Ce dernier matin du mois d’octobre laissait sur le rebord de la fenêtre close une buée légère, il faudrait allumer le feu. Suzanne dormait encore, lovée contre Louis. Depuis le retour de l’humidité ses articulations le faisaient souffrir. Maladroitement il essayait de lui cacher, mais elle n’était pas dupe, elle ramassait de plus en plus souvent les pinceaux qui chutaient à terre.
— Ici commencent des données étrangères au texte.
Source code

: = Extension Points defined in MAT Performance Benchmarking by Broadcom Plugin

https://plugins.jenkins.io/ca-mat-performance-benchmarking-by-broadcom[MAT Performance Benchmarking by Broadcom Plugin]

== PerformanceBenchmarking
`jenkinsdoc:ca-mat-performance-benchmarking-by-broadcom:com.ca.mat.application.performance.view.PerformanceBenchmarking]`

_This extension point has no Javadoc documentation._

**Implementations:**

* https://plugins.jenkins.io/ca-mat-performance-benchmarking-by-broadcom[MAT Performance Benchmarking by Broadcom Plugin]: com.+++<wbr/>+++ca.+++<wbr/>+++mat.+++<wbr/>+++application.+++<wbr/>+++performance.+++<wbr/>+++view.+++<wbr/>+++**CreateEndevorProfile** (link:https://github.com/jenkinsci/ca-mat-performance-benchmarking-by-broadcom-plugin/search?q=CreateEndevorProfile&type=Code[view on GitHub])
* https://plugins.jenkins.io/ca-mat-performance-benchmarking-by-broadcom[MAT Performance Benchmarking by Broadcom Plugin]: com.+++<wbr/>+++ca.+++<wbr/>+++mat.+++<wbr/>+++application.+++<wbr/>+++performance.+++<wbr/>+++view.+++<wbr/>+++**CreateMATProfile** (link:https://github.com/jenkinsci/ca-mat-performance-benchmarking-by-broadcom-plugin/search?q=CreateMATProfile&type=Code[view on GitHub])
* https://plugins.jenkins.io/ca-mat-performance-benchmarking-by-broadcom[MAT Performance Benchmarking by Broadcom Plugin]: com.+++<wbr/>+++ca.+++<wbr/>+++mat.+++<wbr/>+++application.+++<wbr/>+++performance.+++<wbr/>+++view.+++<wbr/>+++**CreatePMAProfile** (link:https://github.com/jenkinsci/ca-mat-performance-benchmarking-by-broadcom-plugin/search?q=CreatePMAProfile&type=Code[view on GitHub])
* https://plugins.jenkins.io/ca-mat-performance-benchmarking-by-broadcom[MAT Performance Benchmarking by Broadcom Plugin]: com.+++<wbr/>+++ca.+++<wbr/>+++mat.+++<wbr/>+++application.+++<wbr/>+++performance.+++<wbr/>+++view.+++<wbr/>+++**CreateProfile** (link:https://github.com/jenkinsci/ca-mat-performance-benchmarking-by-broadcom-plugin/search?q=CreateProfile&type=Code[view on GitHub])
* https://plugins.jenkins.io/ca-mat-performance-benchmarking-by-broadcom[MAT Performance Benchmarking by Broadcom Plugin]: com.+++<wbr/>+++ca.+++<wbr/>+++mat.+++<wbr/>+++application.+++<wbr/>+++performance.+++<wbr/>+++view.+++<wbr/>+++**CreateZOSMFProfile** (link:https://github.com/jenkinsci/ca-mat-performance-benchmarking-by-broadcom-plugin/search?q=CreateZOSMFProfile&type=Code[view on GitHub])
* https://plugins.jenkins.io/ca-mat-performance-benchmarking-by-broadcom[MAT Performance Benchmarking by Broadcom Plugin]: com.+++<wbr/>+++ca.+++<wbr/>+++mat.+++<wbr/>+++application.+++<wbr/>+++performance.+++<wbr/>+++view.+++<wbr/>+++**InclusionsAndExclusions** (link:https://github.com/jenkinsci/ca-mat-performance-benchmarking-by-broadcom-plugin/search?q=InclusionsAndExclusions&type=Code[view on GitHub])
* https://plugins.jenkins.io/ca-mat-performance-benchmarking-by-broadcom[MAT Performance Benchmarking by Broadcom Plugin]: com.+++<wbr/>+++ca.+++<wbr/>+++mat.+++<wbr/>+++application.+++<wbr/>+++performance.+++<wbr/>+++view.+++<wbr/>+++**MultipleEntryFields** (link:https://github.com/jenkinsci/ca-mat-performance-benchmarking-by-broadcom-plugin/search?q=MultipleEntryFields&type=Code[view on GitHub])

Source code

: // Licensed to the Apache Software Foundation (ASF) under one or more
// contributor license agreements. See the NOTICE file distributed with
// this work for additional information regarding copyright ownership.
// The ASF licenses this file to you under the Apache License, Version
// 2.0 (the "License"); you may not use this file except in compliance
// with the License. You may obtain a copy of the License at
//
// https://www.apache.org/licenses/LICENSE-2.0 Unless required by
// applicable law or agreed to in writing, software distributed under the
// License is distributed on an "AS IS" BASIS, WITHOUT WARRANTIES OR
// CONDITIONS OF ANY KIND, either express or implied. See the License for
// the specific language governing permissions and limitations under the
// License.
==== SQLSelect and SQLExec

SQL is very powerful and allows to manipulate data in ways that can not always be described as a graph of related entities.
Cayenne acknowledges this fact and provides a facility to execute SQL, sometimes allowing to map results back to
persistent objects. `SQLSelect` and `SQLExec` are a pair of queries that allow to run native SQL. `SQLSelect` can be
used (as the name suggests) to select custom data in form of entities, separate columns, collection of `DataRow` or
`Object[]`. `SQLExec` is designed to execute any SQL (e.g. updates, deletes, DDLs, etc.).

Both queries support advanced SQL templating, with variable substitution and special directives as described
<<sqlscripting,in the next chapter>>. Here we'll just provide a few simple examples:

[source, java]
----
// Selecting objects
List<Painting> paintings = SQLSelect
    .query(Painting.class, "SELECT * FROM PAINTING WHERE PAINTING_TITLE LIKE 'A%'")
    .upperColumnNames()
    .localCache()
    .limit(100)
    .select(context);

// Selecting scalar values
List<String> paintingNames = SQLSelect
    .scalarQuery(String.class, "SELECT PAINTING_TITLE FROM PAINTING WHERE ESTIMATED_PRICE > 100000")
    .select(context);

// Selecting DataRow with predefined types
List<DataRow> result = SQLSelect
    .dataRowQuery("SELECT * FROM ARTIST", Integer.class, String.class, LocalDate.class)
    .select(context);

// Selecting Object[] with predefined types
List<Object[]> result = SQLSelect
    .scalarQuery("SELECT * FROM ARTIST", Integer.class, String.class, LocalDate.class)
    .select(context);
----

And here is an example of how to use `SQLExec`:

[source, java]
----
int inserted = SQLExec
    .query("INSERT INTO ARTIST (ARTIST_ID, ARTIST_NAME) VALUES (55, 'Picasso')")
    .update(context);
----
Il avait parlé légèrement de son mal, esquivait toute interrogation. Elle n’avait pas insisté, son dos, ses jambes, ne se portaient guère mieux, elle savait ces misères de l’âge. Tout à coup Louis se raidit dans le lit, sur le rebord de la fenêtre deux grandes ailes venaient de s’abattre. L’effraie le fixait de ses immenses yeux jaunes irisés de jade. Dans son bec pendait le corps disloqué d’une gerboise. L’oiseau de nuit le mettait au défi, à lui de décider, bon ou mauvais présage, aujourd’hui, sa vie, sa mort lui appartenaient. Suzanne s’était réveillée, elle avait senti la tension de son corps. Elle aussi était saisie par l’apparition de l’effraie. Elle se souvenait du frôlement de son aile au début de l’été. Sa grand-mère lui contait qu’une chouette blanche, se posant au carreau des fenêtres, était un messager. Ils restèrent ainsi un long moment, immobiles, l’homme, la femme et l’oiseau. Quand l’aube pointa, elle déploya ses ailes et disparut, emportant dans son bec ensanglanté sa proie. Louis serra encore plus fort Suzanne dans ses bras, il savait maintenant que le dernier jour du mois d’octobre ouvrirait la porte à l’inconnu. Sur l’oreiller, leurs chevelures blanches entremêlées composaient la plus belle des palettes, il y enfouit son visage avec autant de passion qu’il mettait à étaler ses couleurs sur la toile immaculée. Suzanne, émue, lui baisa le front, demain elle accrocherait au mur de la chambre le grand miroir reclus dans son linceul de toile, ignorant le reflet, couché face contre terre, juste en dessous du nid de l’effraie, à tête blanche.